▸ GIVEN INSTRUCTION: Can you reproduce every line of the records below verbatim, leaving out the pictures?

▸ DATA LISTING:
____

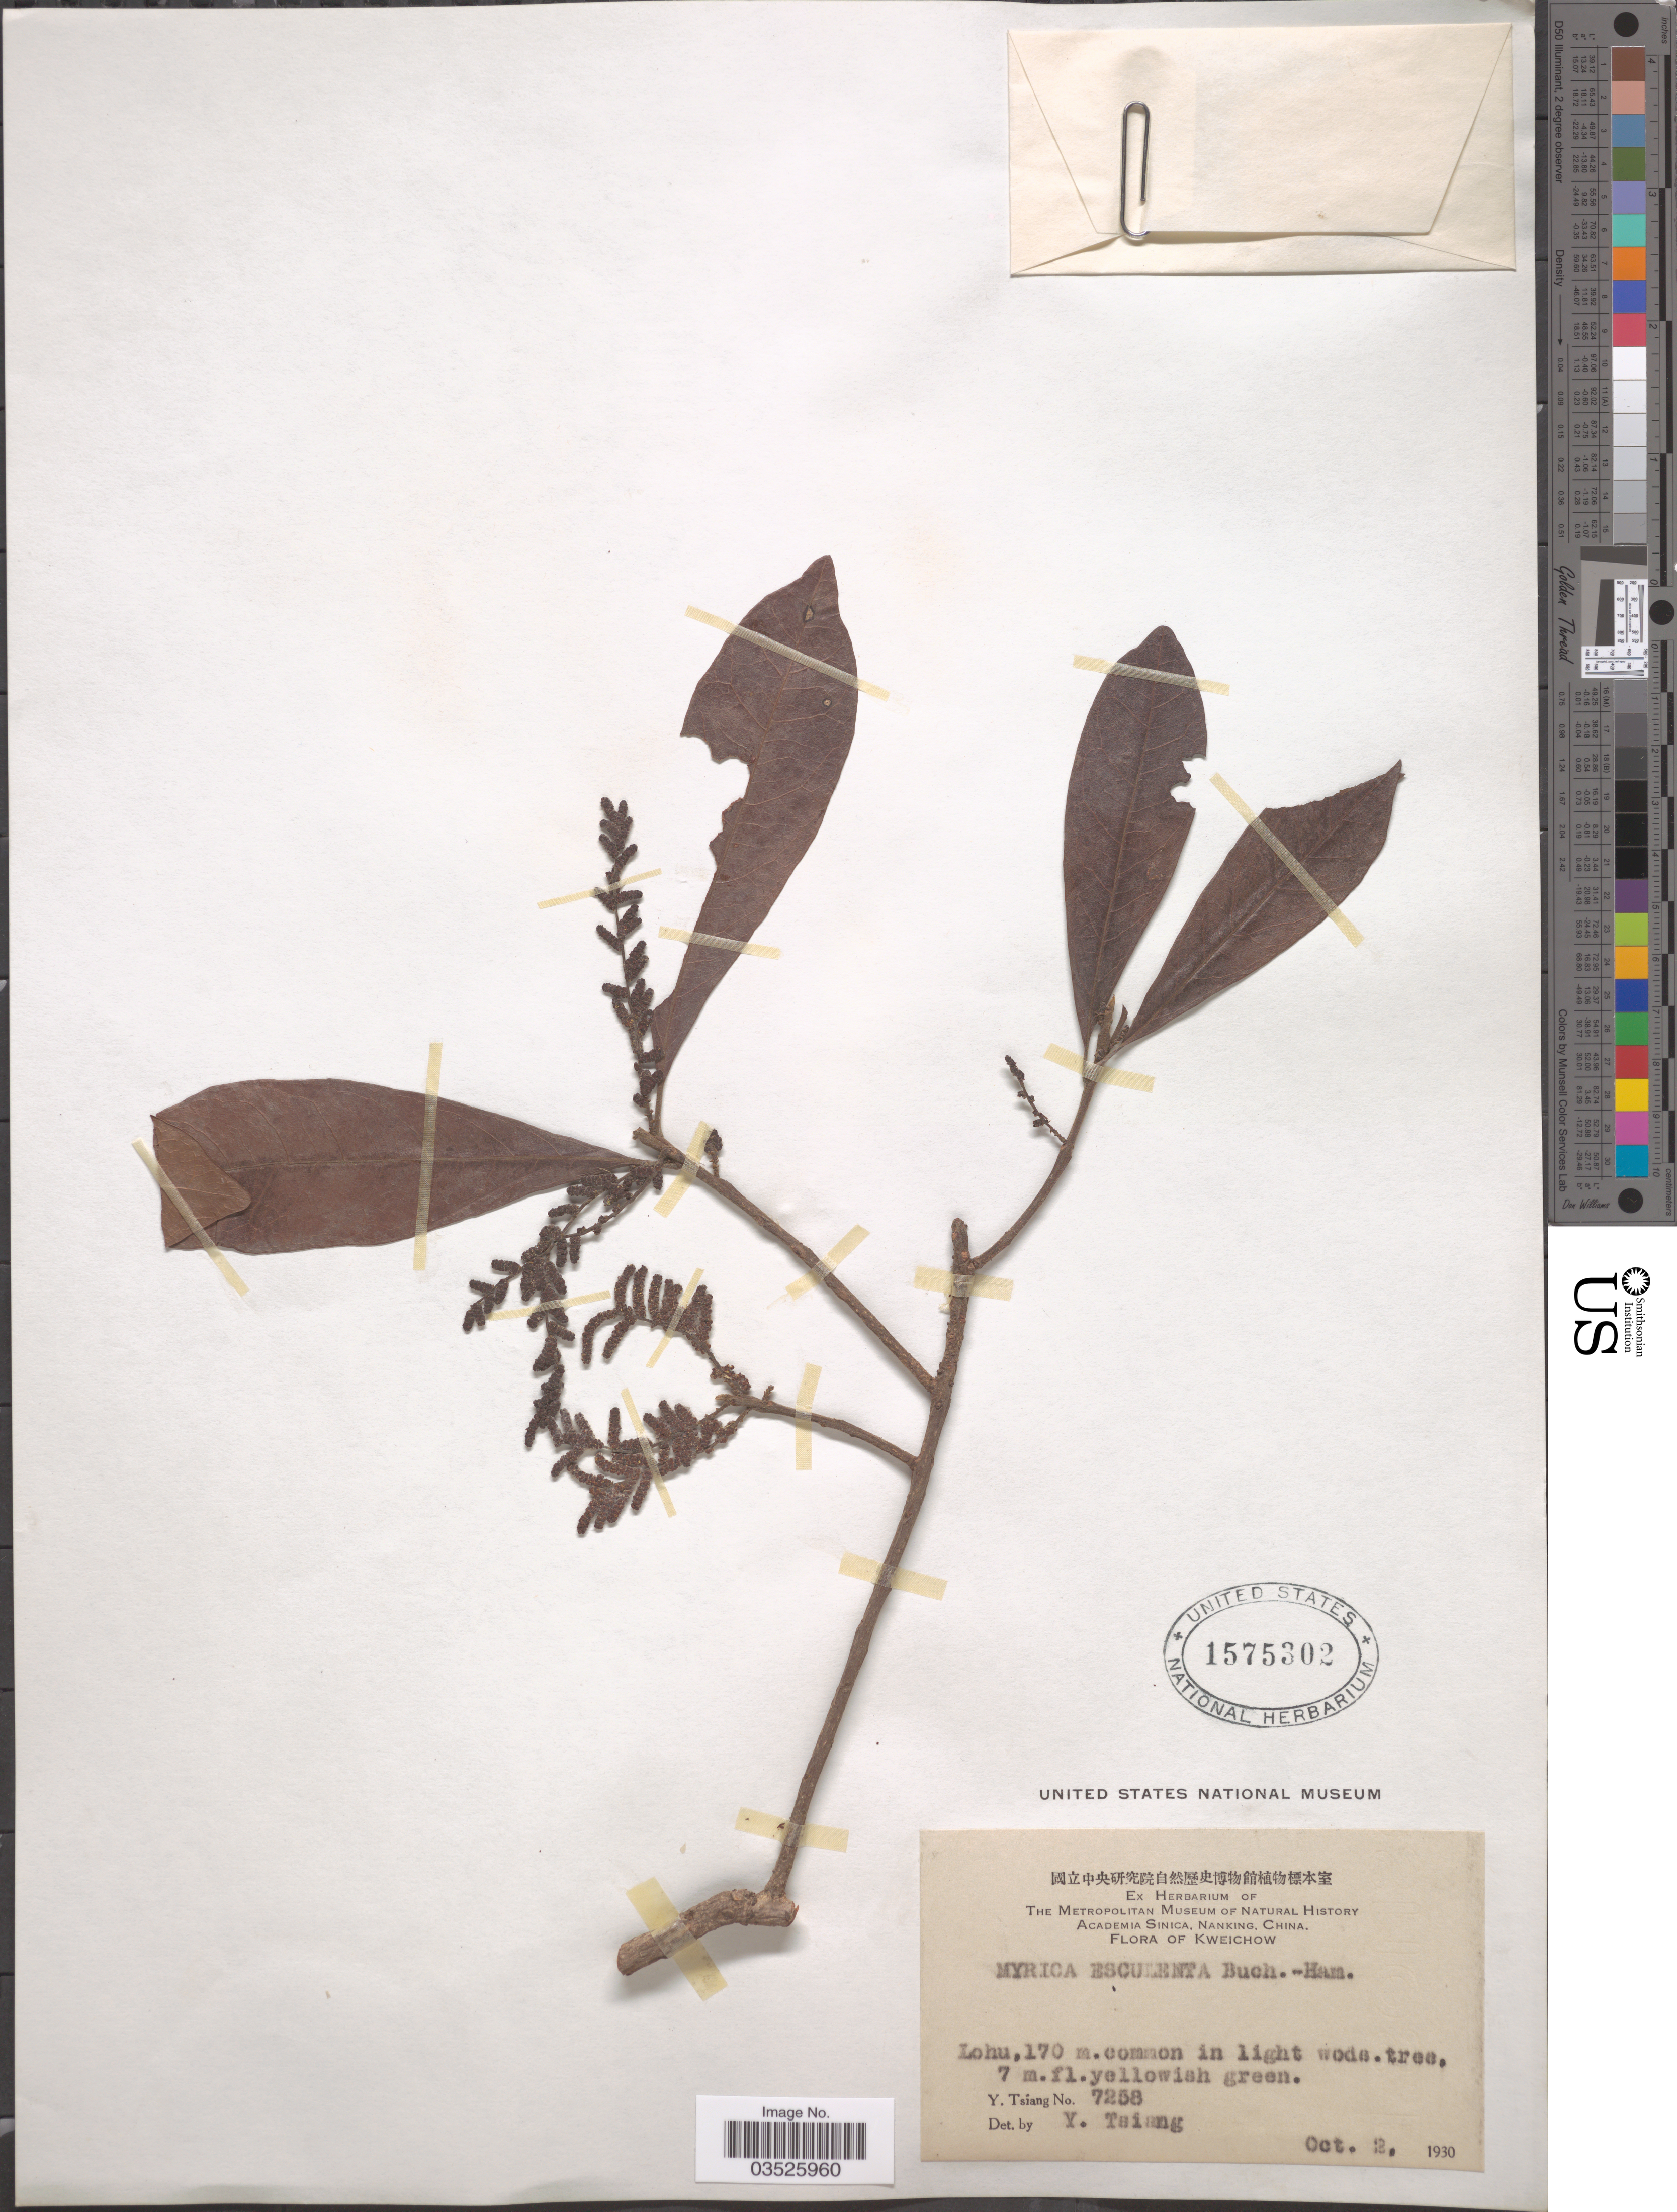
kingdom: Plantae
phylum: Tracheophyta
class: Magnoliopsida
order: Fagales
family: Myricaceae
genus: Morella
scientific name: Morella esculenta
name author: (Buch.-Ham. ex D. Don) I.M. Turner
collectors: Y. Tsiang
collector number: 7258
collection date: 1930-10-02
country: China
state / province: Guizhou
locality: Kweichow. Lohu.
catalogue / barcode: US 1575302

____

▸ COMPLETE RESPONSE:
kingdom: Plantae
phylum: Tracheophyta
class: Magnoliopsida
order: Fagales
family: Myricaceae
genus: Morella
scientific name: Morella esculenta
name author: (Buch.-Ham. ex D. Don) I.M. Turner
collectors: Y. Tsiang
collector number: 7258
collection date: 1930-10-02
country: China
state / province: Guizhou
locality: Kweichow. Lohu.
catalogue / barcode: US 1575302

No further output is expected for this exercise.